> _Given passage_:
○ ○ ○ ○ ○ ○ ○
Current written consent forms are often hand written, with the clinician writing the procedure, along with risks. Occasionally they may be pre-printed with risks already typed. The clinician usually signs and dates the form and gives it to the patient who then also signs and dates it. The consent form may provide additional consent to other actions such as medical photography, or the use of surgical discard material for research. There are sometimes specific sections covering objections to the administration of blood products, for religious reasons. 

The consent form is then stored in medical records, but no copy is usually available to the patient. Patients may also be given literature about the operation such as information leaflets. It is difficult to record administration, reading and comprehension of these leaflets routinely in the patient record. 

Consent Visits in Patient Pathways

The traditional consent process also results in an additional visit to hospital, with a reliance on the provision of a physical signature. This is usually undertaken a few weeks prior to surgery to allow time to reflect on the decision, but to be close enough as to maintain knowledge. As such, this adds to the burden for patients for transport, parking and time off work. Clinical space is required and this may prevent other new or return patients from being reviewed. 

Digital Consent: The Future?

Many “virtual” care pathways are currently being developed across medical specialties. These result in patients only attending hospital when specifically required for examination, investigation and treatment. There is increasing use of telephone and video technology. The physical visit to sign a consent form is becoming increasingly incongruous, and questionable to patients and clinicians. Patients are increasingly used to providing electronic consent for a variety of uses. The current COVID-19 pandemic has accelerated the deployment of these pathways, with an avoidance of hospital attendance where possible. There are also situations of tertiary referral, where patients may be travelling significant distances for treatment.

It is clear that there is a need for a solution that delivers:

  • Clear presentation of information, using multimedia options where available
  • Stored record of information presented about the proposed procedure
  • Explanation and tailoring of side-effects, complications and failure to achieve the desired aim
  • Ongoing access to the information by the patient to allow re-reading and reflection
  • Ability to ask further questions and contact the clinical team when required
  • Recording of consent by patient that is legally acceptable
  • Secure and compliant cloud storage to allow for future ease of retrieval by clinicians and patients
  • Access by the clinical team around the time of surgery to recheck consent with patient and facilitate surgical safety practices such as WHO (World Health Orgaisation) checklisting.
○ ○ ○ ○ ○ ○ ○
> _Provided data_:

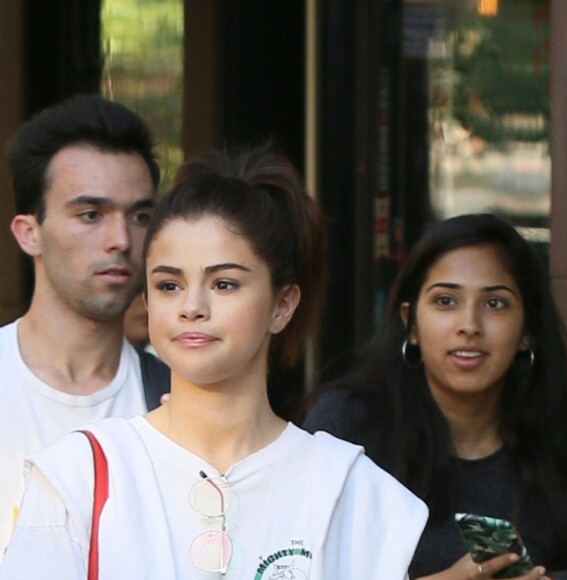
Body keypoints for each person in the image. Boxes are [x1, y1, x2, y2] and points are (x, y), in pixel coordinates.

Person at [0, 144, 428, 579]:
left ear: (282, 304)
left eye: (224, 284)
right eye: (169, 285)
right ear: (146, 299)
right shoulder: (79, 476)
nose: (192, 306)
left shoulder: (351, 491)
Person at [303, 214, 567, 579]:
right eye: (446, 301)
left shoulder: (566, 442)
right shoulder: (348, 428)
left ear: (527, 330)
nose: (469, 325)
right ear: (411, 323)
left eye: (495, 303)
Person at [0, 94, 169, 561]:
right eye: (91, 215)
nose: (120, 241)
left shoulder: (177, 402)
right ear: (28, 232)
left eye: (139, 217)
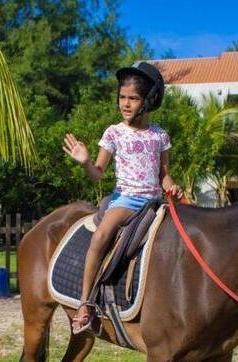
○ ○ ○ ○ ○ ○ ○
> _Tasks to perform_:
• 1. Do these statements agree with the consent text? Answer yes or no for each and quote the words that decide it. (a) Patients usually receive a copy of the signed consent form. (b) The consent visit usually takes place a few weeks before surgery. (c) The COVID-19 pandemic slowed the deployment of virtual care pathways.
• 2. Write out the consent text between "It is clear" and "Health Orgaisation) checklisting.", inclusive.
Answer from the consent text alone.

> _Solutions to the problems_:
• 1.
(a) No: "no copy is usually available to the patient."
(b) Yes: "This is usually undertaken a few weeks prior to surgery"
(c) No: "The current COVID-19 pandemic has accelerated the deployment of these pathways"

• 2.
It is clear that there is a need for a solution that delivers:

  • Clear presentation of information, using multimedia options where available
  • Stored record of information presented about the proposed procedure
  • Explanation and tailoring of side-effects, complications and failure to achieve the desired aim
  • Ongoing access to the information by the patient to allow re-reading and reflection
  • Ability to ask further questions and contact the clinical team when required
  • Recording of consent by patient that is legally acceptable
  • Secure and compliant cloud storage to allow for future ease of retrieval by clinicians and patients
  • Access by the clinical team around the time of surgery to recheck consent with patient and facilitate surgical safety practices such as WHO (World Health Orgaisation) checklisting.